▶ READING PASSAGE:
————————

[isabelle] Isabelle/ML - function for automatic generation of parametricity relations from types



Dear All,

This may be another naive question in relation to Isabelle/ML sources.

[1] contains the following statement in section 6:

"The relation between the two constants is obtained purely syntactically:
we start with the type (e.g., (β → γ) → bool for inj) and replace every
type that does not change (γ and bool) by the identity relation =, every
nonnullary type constructor by its corresponding relator (→ by ==> and list
by list_all2) and every type that changes by the corresponding transfer
relation (β by T)"

Essentially, the statement above outlines a simple procedure for the
automatic construction of the parametricity relations based on the types of
terms for which they need to be derived (under some mild assumptions). It
should enable the design of a function similar to

"fun typ_to_pr T Tts : typ -> (typ * term) list -> term"

————————

▶ RECORD EXCERPTS:
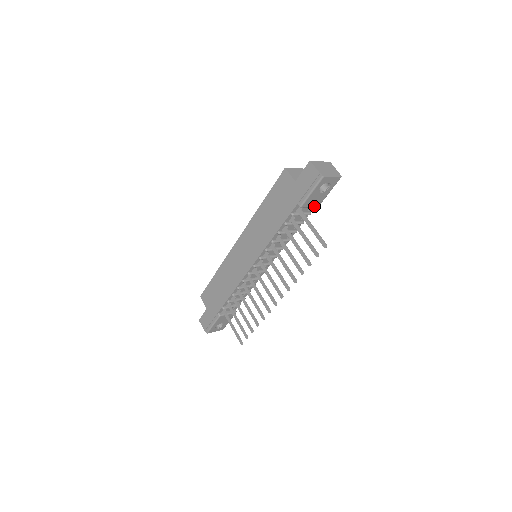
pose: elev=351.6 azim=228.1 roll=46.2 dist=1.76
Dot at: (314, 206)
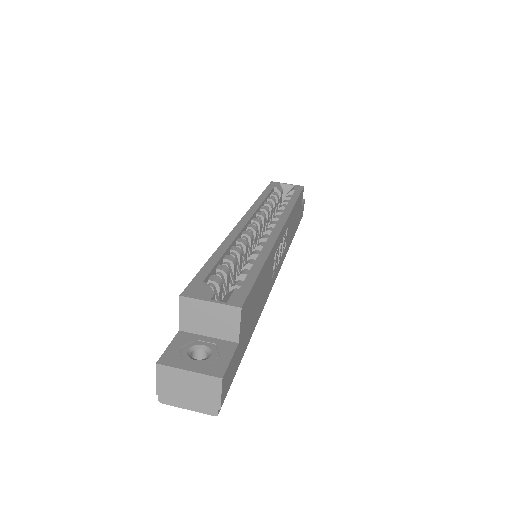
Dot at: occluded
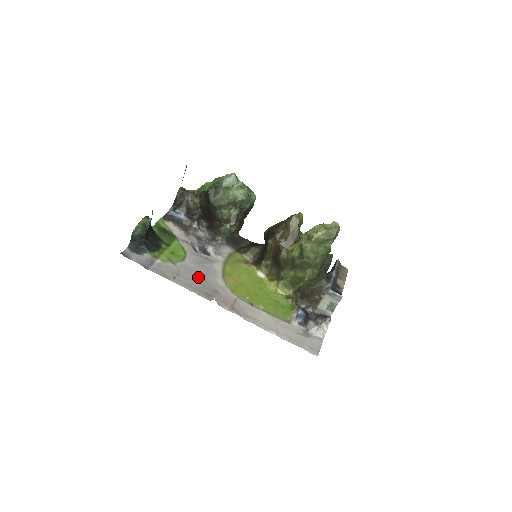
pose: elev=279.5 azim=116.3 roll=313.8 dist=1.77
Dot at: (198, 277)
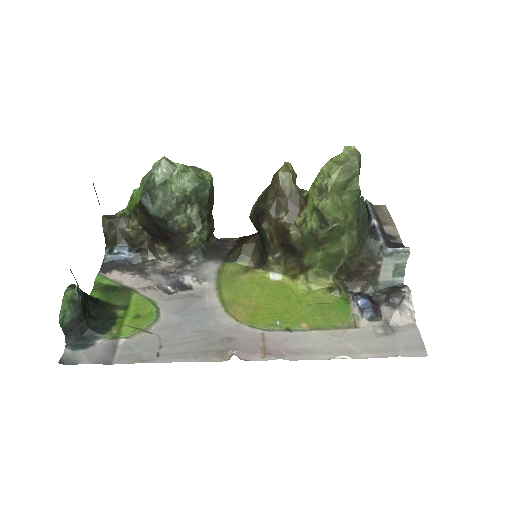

————————

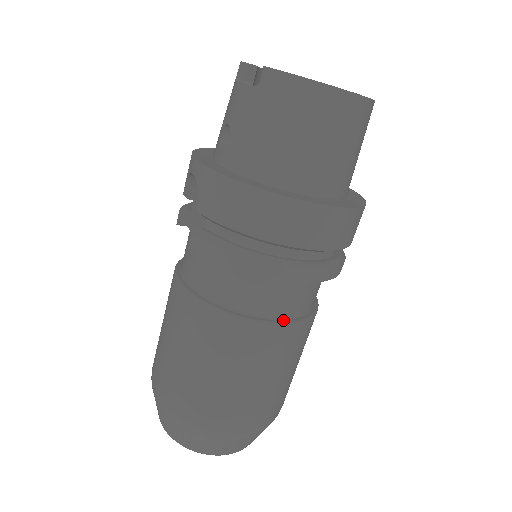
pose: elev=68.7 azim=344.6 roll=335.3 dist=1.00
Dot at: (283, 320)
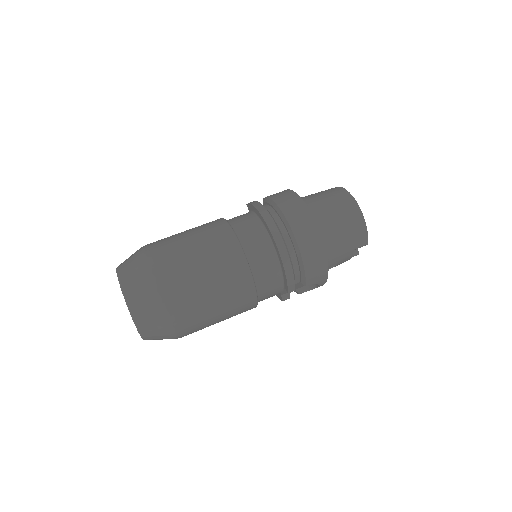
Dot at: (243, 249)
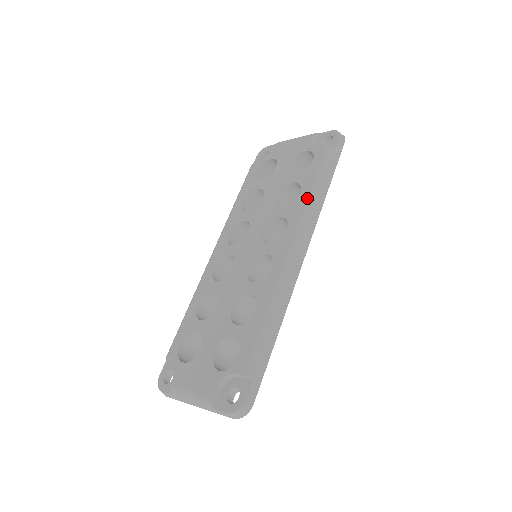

————————

▶ STATED PROBLEM 1:
Retype the forum post on Isabelle/ML parametricity relations, everything from "[isabelle] Isabelle/ML - function" down to "to Isabelle/ML sources.".
▶ STATED PROBLEM 2:
In the forum post on Isabelle/ML parametricity relations, the quoted procedure replaces several kinds of type with something else. List each kind of type together with what replaces it.
▶ STATED PROBLEM 3:
According to the forum post on Isabelle/ML parametricity relations, in which section of [1] does the quoted statement appear?

▶ RESPONSE 1:
[isabelle] Isabelle/ML - function for automatic generation of parametricity relations from types



Dear All,

This may be another naive question in relation to Isabelle/ML sources.

▶ RESPONSE 2:
- Every type that does not change is replaced by the identity relation =.
- Every nonnullary type constructor is replaced by its corresponding relator.
- Every type that changes is replaced by the corresponding transfer relation.

▶ RESPONSE 3:
Section 6.